И Кирилл почти не кривил душой: ведь в широком смысле смерть – дом, всеобщий дом, порог которого все когда-нибудь перешагнут.
Нефедов присутствовал на опознании в качестве временного опекуна несовершеннолетней жертвы: таковым де-факто и даже де-юре признавался для поднятых некромант – своеобразный повторный родитель.
Собственно, и опознания никакого не было. Едва Алиса переступила порог, убийца выпрямился на своем стуле:
– Так ты же умерла?!
После этого слова? девушки уже стали чистой формальностью. Не обращая внимания на дальнейшее, убийца рыскал взглядом по лицам окружающих, пока не наткнулся на некра, державшегося у двери. Кирилл увидел, как он заулыбался – словно встретил долгожданного дорогого друга. Убийца даже попытался встать, удержал полицейский.
– Это ведь ты ее поднял?
Нефедов поглядел на обернувшихся к нему людей и пожал плечами.
– Ты! – с восторгом повторил убийца. – Ты и я – мы оба служим Госпоже Смерти! Я приношу ей жертвы, а тебе она позволяет ими пользоваться, чтобы нести смерть в мир!
Кирилл молча слушал. Он как-то все разом про убийцу понял.
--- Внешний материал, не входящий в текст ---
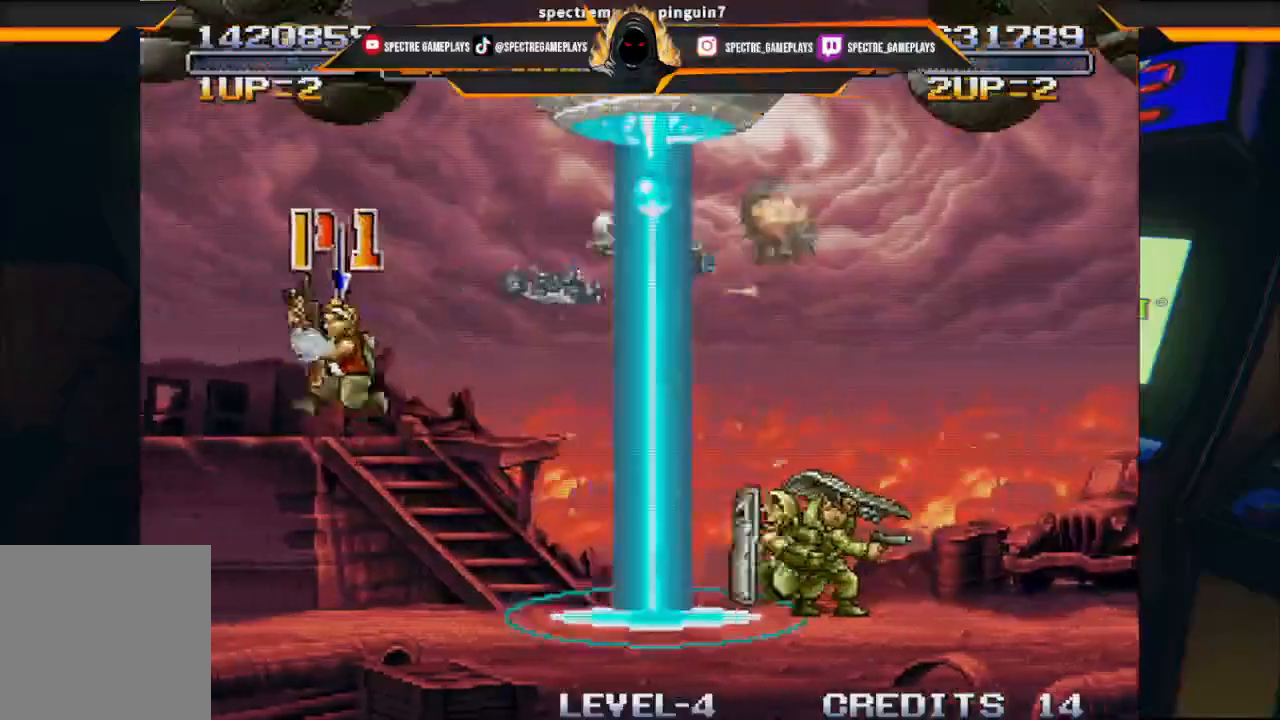
{"buttons": ["X", "DPAD_UP", "DPAD_RIGHT"], "left_stick": "center", "events": [[33, "DPAD_LEFT", "up"], [66, "DPAD_RIGHT", "down"], [400, "X", "down"]]}
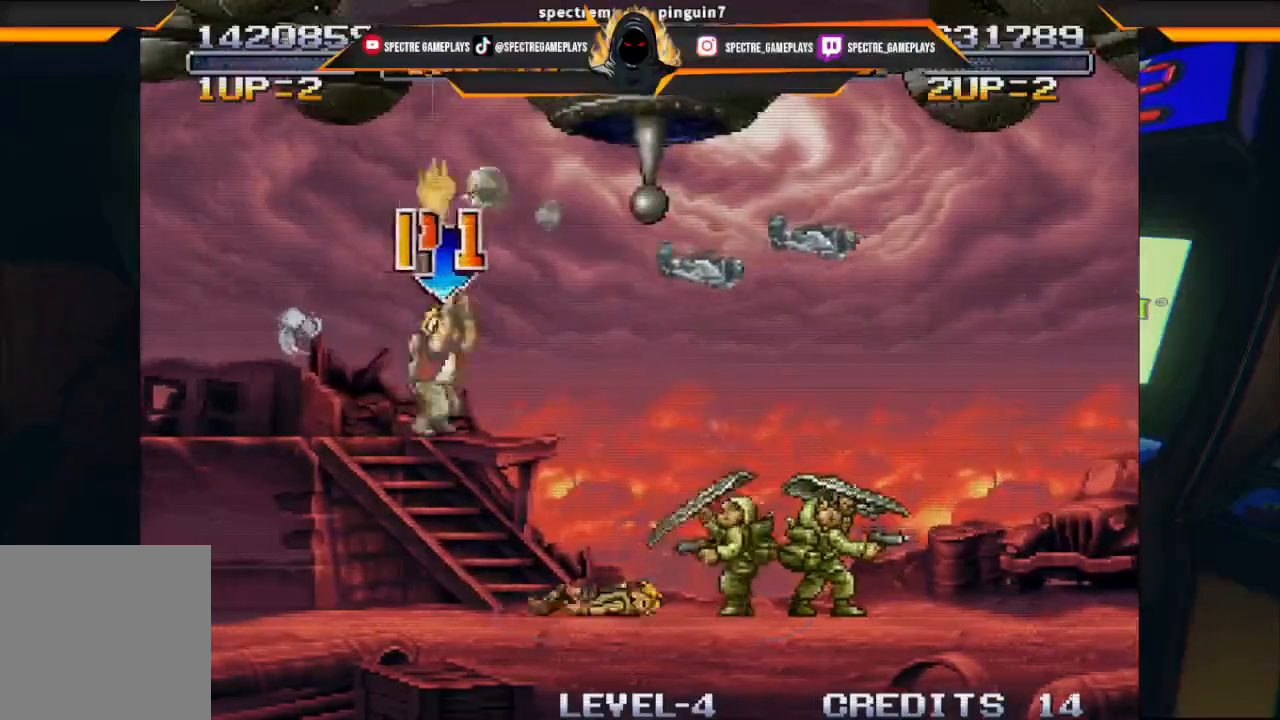
{"buttons": ["X", "DPAD_UP", "DPAD_RIGHT"], "left_stick": "center", "events": [[34, "X", "up"], [100, "X", "down"], [167, "X", "up"], [267, "X", "down"], [334, "X", "up"], [467, "X", "down"]]}
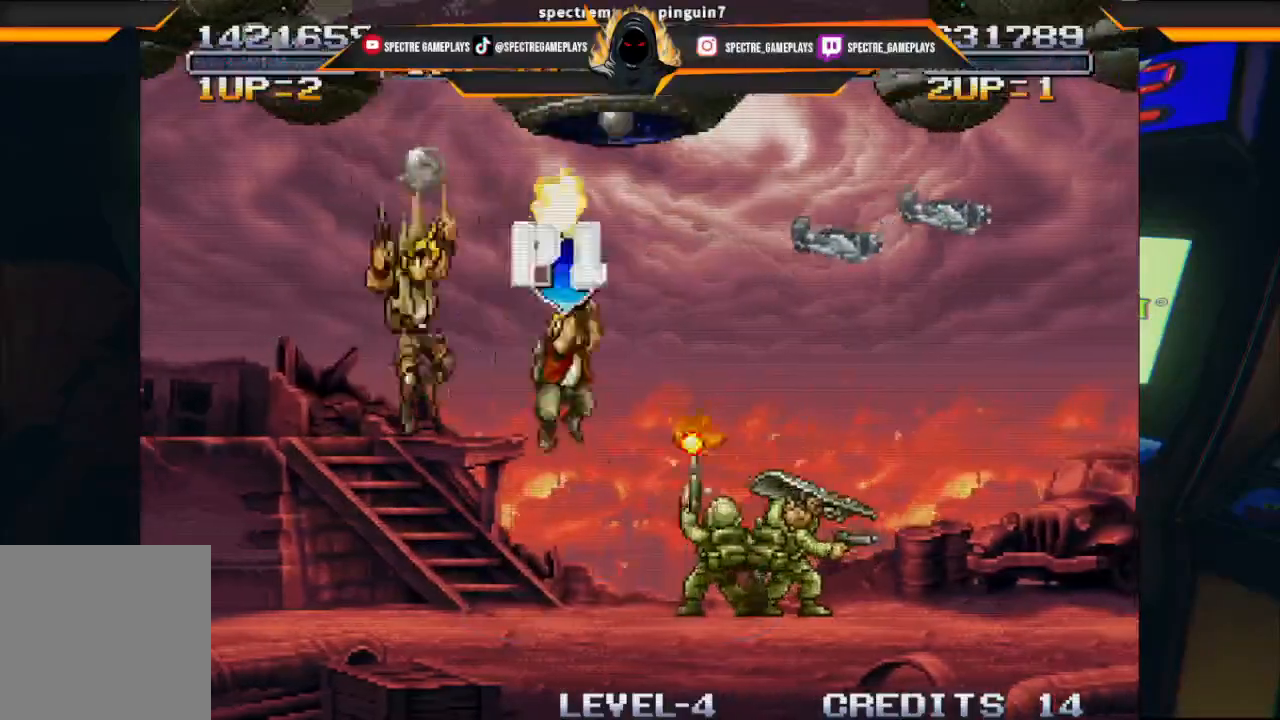
{"buttons": ["DPAD_UP", "DPAD_RIGHT"], "left_stick": "center", "events": [[33, "X", "up"], [100, "X", "down"], [333, "X", "up"]]}
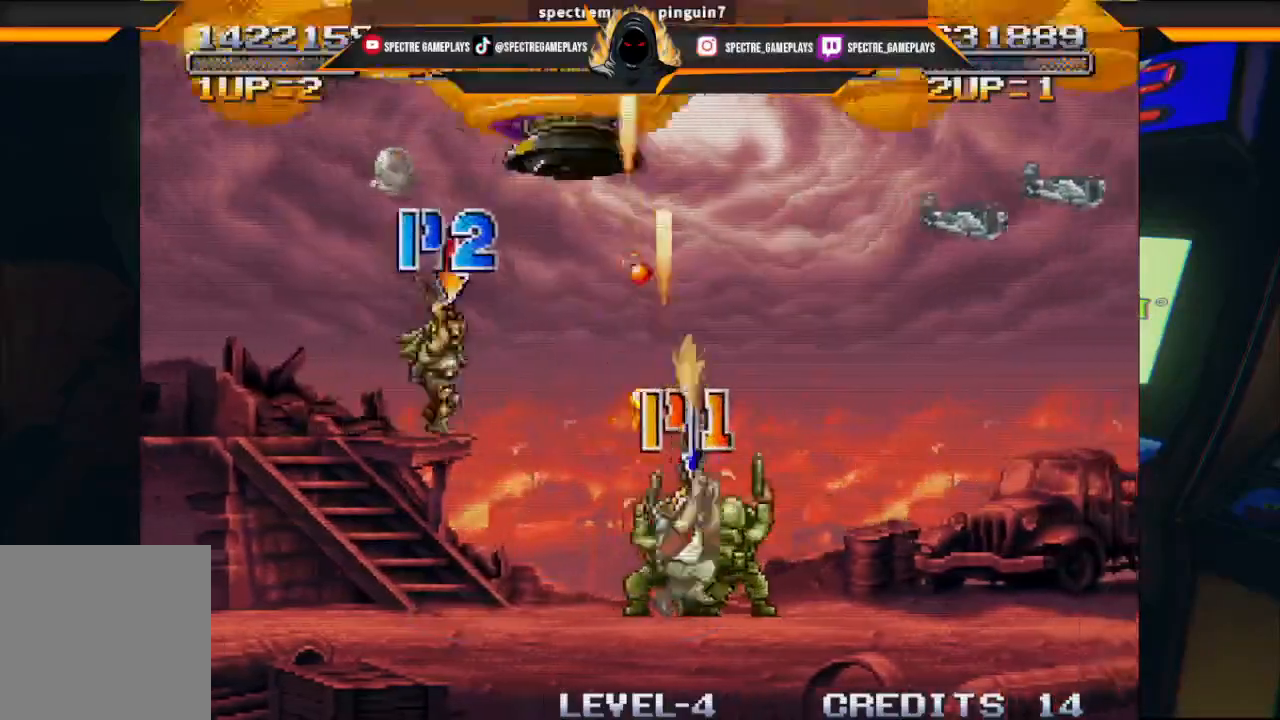
{"buttons": ["DPAD_UP", "DPAD_RIGHT"], "left_stick": "center", "events": [[134, "X", "down"], [200, "X", "up"], [267, "X", "down"], [367, "X", "up"], [434, "X", "down"], [501, "X", "up"]]}
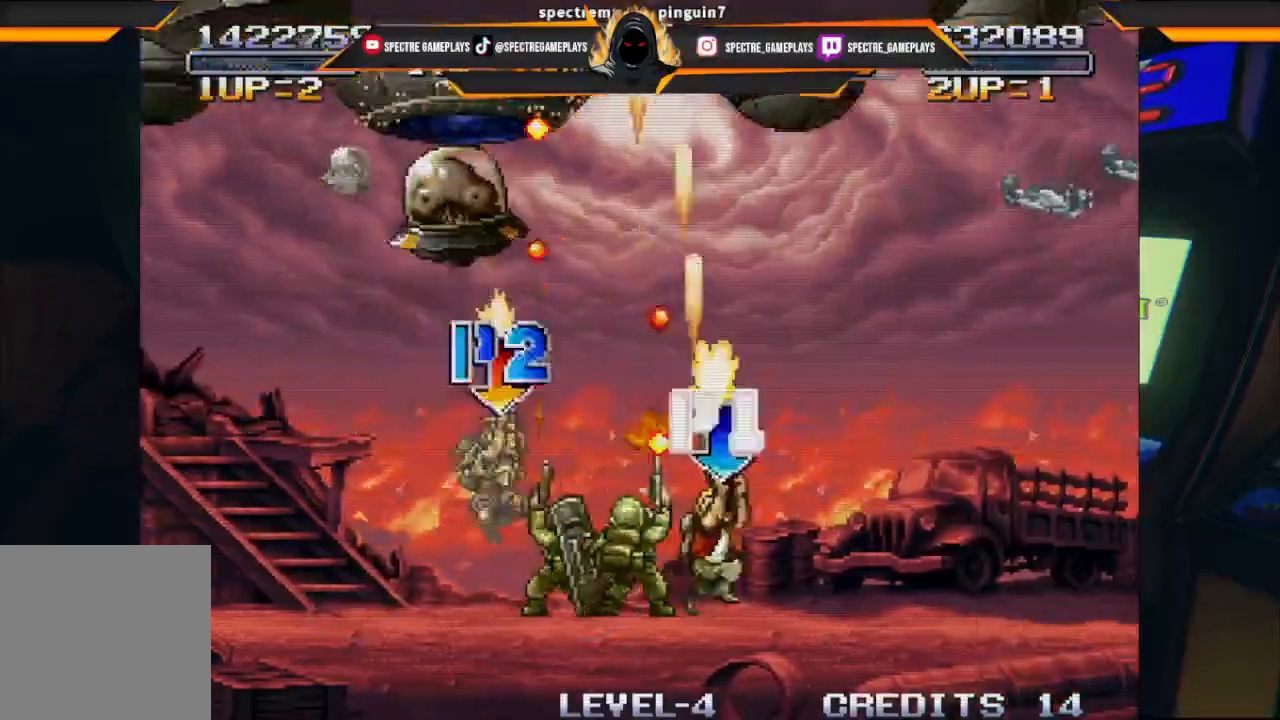
{"buttons": ["DPAD_UP"], "left_stick": "center", "events": [[100, "X", "down"], [166, "X", "up"], [233, "X", "down"], [400, "DPAD_RIGHT", "up"], [467, "X", "up"]]}
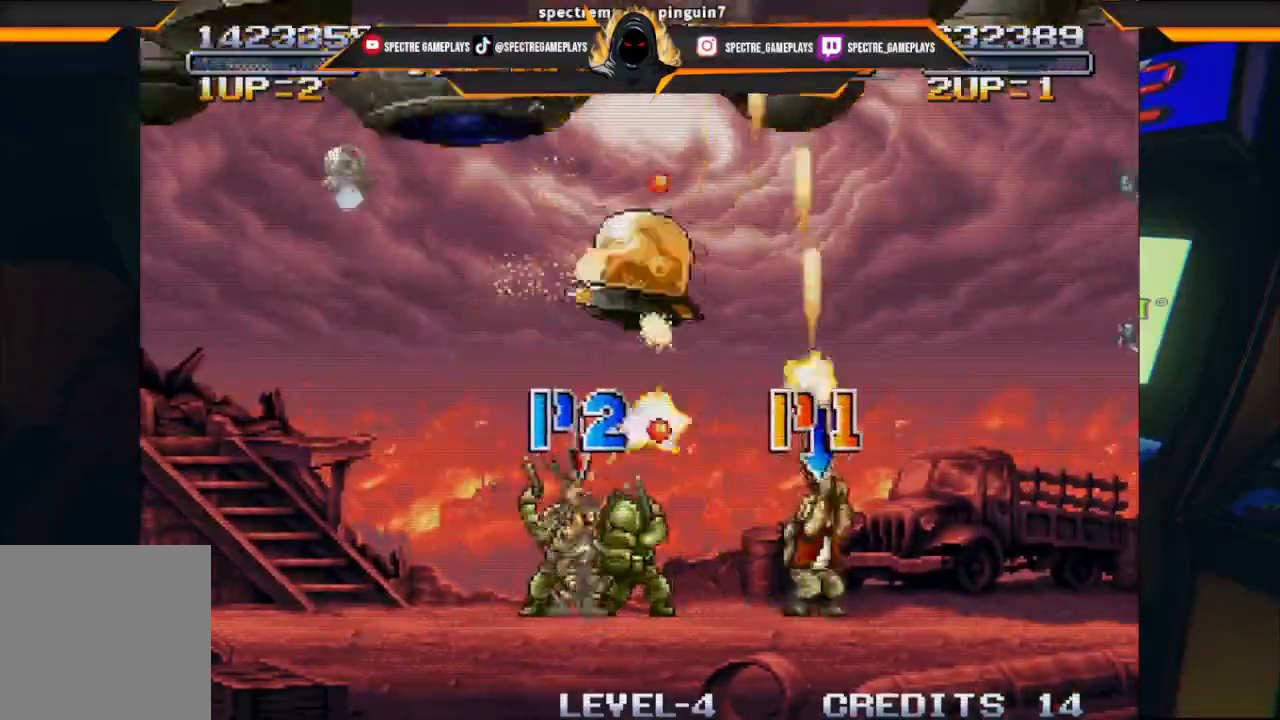
{"buttons": ["DPAD_UP", "DPAD_LEFT"], "left_stick": "center", "events": [[34, "DPAD_LEFT", "down"], [34, "X", "down"], [300, "X", "up"], [367, "X", "down"], [434, "X", "up"]]}
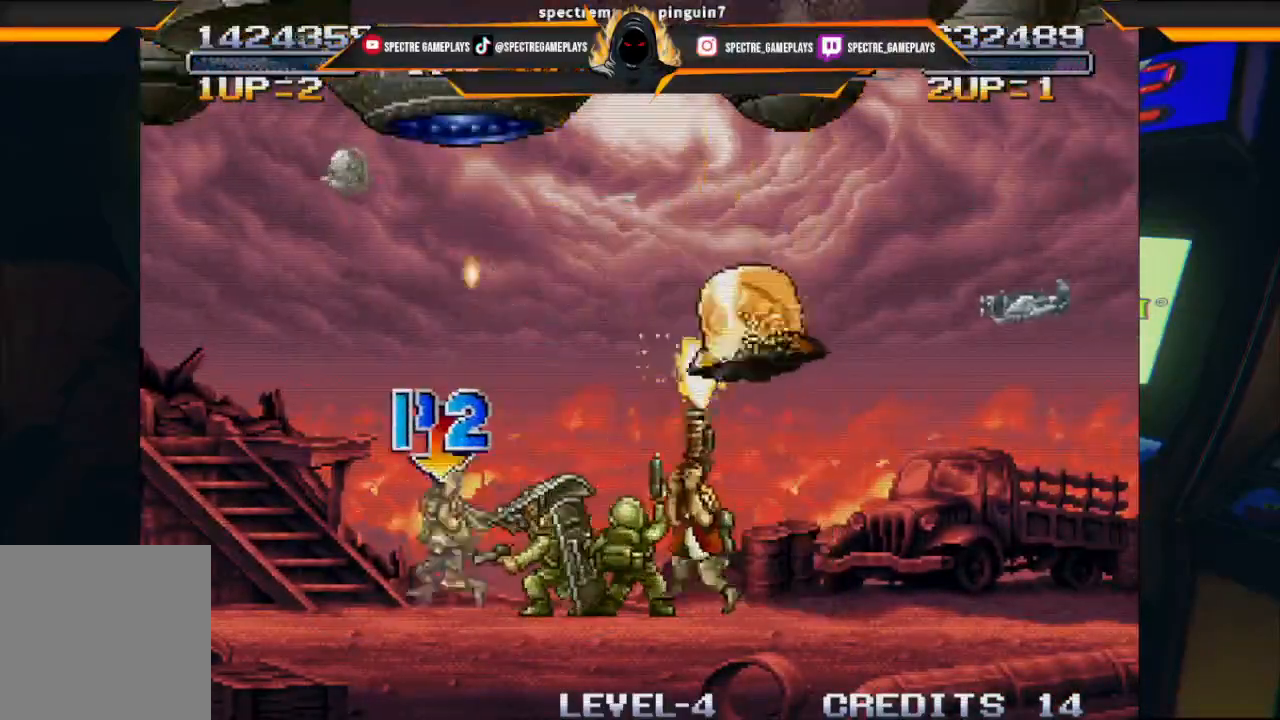
{"buttons": ["DPAD_UP"], "left_stick": "center", "events": [[33, "X", "down"], [100, "X", "up"], [167, "DPAD_LEFT", "up"], [167, "DPAD_RIGHT", "down"], [233, "X", "down"], [267, "DPAD_RIGHT", "up"], [267, "X", "up"], [367, "X", "down"], [500, "X", "up"]]}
Слабенькие магические способности, которых хватит разве что на сведение бородавок. Неоправдавшиеся амбиции, переросшие в гипертрофированный комплекс неполноценности, и как следствие – ненависть и к несправедливому миру, и к самому себе. А рядом – талантливые юные волшебники, которые станут тем, кем тебе никогда не быть… Тут либо самоубиться, либо запить, либо пойти в служение чему-то великому – неважно, по-настоящему великому или лишь в твоих собственных глазах, – что оправдает и даже возвысит твое никчемное существование… Истовая вера, дающая смысл и силы жить дальше; вспышки энергии, получаемые при насилии и убийстве, радость победы над соперником. Соперником, назначенным тобой самим…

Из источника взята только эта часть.